- **Task details**
Set out the data as a numbered list, starting at its first line and ending at the line that contains "La arquitectura también puede ser una", with blank lines left out.

- **Data shown**
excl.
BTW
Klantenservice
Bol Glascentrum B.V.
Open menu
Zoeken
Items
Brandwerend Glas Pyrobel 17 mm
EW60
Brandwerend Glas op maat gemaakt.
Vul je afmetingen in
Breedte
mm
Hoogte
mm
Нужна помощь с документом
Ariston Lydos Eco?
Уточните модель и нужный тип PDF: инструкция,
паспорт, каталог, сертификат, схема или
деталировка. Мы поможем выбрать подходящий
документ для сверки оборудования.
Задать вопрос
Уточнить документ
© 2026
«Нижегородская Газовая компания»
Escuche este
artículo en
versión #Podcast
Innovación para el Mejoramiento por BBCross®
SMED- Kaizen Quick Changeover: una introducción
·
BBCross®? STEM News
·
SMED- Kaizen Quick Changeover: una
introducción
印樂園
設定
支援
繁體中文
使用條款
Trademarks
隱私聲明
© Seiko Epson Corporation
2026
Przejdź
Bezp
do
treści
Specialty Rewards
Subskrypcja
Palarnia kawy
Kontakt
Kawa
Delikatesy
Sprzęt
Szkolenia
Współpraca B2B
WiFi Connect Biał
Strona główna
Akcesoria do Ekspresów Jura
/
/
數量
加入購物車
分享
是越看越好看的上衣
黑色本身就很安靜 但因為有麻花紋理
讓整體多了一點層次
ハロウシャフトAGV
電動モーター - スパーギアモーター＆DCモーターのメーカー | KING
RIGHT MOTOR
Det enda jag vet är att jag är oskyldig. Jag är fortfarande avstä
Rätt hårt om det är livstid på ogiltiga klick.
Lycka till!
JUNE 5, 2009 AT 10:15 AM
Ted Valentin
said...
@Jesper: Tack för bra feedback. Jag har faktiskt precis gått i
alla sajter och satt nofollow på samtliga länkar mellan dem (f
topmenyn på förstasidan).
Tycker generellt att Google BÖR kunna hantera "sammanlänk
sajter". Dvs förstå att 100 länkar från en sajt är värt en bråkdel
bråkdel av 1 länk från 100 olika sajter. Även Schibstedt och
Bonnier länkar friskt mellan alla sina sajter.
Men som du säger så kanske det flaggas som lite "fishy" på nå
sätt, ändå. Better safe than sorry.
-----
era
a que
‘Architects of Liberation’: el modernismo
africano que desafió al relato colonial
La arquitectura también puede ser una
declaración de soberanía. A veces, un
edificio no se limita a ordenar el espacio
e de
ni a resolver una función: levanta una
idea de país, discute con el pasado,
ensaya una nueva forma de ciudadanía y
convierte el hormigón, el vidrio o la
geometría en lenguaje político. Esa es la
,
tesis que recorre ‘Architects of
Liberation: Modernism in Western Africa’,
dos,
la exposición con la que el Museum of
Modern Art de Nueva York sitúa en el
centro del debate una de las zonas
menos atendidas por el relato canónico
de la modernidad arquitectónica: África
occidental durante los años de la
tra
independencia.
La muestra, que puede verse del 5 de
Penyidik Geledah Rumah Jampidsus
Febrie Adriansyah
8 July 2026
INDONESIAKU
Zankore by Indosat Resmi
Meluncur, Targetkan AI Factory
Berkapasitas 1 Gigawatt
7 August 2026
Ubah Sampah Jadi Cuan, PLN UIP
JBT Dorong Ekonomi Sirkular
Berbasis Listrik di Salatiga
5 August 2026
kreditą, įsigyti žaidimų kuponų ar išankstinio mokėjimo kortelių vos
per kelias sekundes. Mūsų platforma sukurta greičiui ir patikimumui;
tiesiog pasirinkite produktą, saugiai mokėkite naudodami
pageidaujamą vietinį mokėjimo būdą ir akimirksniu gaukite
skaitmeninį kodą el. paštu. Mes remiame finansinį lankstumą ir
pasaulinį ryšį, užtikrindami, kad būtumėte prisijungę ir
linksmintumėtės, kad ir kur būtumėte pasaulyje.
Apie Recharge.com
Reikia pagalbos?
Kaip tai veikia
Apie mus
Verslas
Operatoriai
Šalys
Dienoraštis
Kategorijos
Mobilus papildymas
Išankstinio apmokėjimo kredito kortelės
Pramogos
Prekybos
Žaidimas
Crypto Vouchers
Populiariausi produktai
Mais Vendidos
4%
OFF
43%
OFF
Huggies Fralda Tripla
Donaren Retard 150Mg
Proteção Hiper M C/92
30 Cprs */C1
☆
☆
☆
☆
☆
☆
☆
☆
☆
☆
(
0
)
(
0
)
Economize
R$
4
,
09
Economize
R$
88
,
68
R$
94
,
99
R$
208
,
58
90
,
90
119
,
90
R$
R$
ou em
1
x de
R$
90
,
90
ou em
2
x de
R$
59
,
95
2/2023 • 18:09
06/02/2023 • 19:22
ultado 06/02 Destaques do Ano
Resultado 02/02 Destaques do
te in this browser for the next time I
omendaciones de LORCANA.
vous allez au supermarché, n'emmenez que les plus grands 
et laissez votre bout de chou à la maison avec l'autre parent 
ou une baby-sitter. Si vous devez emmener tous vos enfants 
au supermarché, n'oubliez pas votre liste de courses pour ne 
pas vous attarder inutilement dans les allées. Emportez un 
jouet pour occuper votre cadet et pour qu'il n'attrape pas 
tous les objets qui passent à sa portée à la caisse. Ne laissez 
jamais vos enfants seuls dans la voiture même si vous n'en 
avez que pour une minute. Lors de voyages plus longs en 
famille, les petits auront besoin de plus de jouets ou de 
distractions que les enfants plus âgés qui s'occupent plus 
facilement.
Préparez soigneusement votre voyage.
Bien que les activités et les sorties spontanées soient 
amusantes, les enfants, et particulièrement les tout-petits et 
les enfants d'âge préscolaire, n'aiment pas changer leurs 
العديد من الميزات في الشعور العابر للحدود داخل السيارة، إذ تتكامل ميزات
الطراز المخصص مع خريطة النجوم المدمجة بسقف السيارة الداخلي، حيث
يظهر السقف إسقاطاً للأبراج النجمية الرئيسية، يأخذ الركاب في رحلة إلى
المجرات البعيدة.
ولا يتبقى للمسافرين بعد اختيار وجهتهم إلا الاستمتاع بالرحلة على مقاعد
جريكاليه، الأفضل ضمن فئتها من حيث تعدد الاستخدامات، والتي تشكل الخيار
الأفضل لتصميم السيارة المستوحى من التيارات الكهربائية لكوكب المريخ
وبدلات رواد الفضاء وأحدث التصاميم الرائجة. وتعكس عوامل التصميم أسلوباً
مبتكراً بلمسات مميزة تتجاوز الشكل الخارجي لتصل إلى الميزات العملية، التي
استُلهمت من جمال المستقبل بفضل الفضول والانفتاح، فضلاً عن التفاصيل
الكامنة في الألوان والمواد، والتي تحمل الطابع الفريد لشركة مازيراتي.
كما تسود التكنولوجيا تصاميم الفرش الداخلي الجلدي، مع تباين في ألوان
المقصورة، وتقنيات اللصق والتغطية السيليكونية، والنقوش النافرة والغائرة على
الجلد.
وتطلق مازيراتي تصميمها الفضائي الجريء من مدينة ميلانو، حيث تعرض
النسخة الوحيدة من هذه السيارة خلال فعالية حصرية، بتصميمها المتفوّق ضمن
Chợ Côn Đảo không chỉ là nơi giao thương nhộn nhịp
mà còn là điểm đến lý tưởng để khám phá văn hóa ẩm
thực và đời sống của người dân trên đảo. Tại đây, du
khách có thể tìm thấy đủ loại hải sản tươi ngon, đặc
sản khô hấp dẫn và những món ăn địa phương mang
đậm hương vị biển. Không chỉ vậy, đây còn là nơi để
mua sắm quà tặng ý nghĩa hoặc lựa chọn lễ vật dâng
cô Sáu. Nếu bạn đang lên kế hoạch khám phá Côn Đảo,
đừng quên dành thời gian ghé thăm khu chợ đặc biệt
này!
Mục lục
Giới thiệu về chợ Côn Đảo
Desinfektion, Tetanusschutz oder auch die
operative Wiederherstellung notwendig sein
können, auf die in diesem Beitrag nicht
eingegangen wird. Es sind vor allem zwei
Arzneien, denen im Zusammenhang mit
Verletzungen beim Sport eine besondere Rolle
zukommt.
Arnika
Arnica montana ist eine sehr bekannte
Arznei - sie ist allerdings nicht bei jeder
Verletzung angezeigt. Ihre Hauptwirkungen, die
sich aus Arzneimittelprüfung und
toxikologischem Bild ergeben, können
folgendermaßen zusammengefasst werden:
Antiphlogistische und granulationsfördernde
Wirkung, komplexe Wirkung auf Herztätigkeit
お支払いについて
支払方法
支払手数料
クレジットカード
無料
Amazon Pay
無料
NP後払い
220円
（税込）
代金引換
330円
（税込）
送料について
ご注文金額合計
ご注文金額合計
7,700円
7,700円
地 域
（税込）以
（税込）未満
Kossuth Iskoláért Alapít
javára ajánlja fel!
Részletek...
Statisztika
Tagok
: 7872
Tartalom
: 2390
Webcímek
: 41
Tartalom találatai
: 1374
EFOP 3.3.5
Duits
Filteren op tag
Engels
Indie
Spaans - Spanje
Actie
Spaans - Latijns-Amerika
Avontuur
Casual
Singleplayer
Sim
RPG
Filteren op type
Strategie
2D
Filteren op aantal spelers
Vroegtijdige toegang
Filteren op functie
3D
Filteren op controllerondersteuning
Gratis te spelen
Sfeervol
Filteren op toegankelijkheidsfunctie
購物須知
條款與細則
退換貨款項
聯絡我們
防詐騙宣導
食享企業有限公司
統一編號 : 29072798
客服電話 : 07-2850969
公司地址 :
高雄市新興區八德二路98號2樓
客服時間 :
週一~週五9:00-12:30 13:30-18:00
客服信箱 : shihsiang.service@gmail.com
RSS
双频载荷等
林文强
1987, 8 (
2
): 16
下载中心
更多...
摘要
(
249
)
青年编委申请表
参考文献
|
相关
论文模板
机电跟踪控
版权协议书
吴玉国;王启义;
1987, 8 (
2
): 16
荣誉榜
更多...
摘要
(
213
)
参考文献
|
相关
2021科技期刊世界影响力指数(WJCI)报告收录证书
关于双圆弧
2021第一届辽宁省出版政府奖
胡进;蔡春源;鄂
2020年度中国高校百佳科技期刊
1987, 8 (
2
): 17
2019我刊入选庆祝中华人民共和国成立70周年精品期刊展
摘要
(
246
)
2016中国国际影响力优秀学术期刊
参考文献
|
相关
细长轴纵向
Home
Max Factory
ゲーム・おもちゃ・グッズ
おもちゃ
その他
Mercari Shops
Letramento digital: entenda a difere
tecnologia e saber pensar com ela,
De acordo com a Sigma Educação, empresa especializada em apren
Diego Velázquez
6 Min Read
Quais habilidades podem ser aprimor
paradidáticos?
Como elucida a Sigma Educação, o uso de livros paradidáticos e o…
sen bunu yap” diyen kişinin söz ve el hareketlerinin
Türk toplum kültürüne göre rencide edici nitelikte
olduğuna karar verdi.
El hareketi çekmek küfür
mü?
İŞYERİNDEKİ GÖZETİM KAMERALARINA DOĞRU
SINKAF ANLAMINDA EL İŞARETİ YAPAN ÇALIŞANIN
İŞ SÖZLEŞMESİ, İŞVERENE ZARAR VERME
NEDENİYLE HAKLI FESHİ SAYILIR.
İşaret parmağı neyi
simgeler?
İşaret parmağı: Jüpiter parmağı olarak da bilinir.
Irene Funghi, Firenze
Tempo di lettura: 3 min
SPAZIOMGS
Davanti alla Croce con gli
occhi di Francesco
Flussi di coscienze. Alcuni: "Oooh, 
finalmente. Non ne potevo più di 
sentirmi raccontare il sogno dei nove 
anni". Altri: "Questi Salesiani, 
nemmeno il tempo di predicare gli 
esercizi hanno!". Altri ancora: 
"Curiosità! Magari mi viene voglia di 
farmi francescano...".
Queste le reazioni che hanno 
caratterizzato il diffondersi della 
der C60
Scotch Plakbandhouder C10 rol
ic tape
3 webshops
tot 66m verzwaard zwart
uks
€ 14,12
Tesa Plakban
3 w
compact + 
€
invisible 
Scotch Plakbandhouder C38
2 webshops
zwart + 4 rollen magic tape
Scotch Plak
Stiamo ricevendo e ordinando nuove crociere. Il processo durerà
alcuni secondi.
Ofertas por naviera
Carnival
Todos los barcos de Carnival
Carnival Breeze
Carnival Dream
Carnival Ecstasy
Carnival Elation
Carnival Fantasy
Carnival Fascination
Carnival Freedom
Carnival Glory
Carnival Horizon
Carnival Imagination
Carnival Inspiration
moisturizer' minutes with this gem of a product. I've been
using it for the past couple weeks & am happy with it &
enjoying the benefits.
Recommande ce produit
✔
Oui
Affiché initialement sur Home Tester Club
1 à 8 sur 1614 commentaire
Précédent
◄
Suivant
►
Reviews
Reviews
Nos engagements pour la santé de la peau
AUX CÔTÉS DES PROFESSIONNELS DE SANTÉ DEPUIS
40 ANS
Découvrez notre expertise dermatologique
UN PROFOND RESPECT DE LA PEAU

- **Answer area**
1. excl.
2. BTW
3. Klantenservice
4. Bol Glascentrum B.V.
5. Open menu
6. Zoeken
7. Items
8. Brandwerend Glas Pyrobel 17 mm
9. EW60
10. Brandwerend Glas op maat gemaakt.
11. Vul je afmetingen in
12. Breedte
13. mm
14. Hoogte
15. mm
16. Нужна помощь с документом
17. Ariston Lydos Eco?
18. Уточните модель и нужный тип PDF: инструкция,
19. паспорт, каталог, сертификат, схема или
20. деталировка. Мы поможем выбрать подходящий
21. документ для сверки оборудования.
22. Задать вопрос
23. Уточнить документ
24. © 2026
25. «Нижегородская Газовая компания»
26. Escuche este
27. artículo en
28. versión #Podcast
29. Innovación para el Mejoramiento por BBCross®
30. SMED- Kaizen Quick Changeover: una introducción
31. ·
32. BBCross®? STEM News
33. ·
34. SMED- Kaizen Quick Changeover: una
35. introducción
36. 印樂園
37. 設定
38. 支援
39. 繁體中文
40. 使用條款
41. Trademarks
42. 隱私聲明
43. © Seiko Epson Corporation
44. 2026
45. Przejdź
46. Bezp
47. do
48. treści
49. Specialty Rewards
50. Subskrypcja
51. Palarnia kawy
52. Kontakt
53. Kawa
54. Delikatesy
55. Sprzęt
56. Szkolenia
57. Współpraca B2B
58. WiFi Connect Biał
59. Strona główna
60. Akcesoria do Ekspresów Jura
61. /
62. /
63. 數量
64. 加入購物車
65. 分享
66. 是越看越好看的上衣
67. 黑色本身就很安靜 但因為有麻花紋理
68. 讓整體多了一點層次
69. ハロウシャフトAGV
70. 電動モーター - スパーギアモーター＆DCモーターのメーカー | KING
71. RIGHT MOTOR
72. Det enda jag vet är att jag är oskyldig. Jag är fortfarande avstä
73. Rätt hårt om det är livstid på ogiltiga klick.
74. Lycka till!
75. JUNE 5, 2009 AT 10:15 AM
76. Ted Valentin
77. said...
78. @Jesper: Tack för bra feedback. Jag har faktiskt precis gått i
79. alla sajter och satt nofollow på samtliga länkar mellan dem (f
80. topmenyn på förstasidan).
81. Tycker generellt att Google BÖR kunna hantera "sammanlänk
82. sajter". Dvs förstå att 100 länkar från en sajt är värt en bråkdel
83. bråkdel av 1 länk från 100 olika sajter. Även Schibstedt och
84. Bonnier länkar friskt mellan alla sina sajter.
85. Men som du säger så kanske det flaggas som lite "fishy" på nå
86. sätt, ändå. Better safe than sorry.
87. -----
88. era
89. a que
90. ‘Architects of Liberation’: el modernismo
91. africano que desafió al relato colonial
92. La arquitectura también puede ser una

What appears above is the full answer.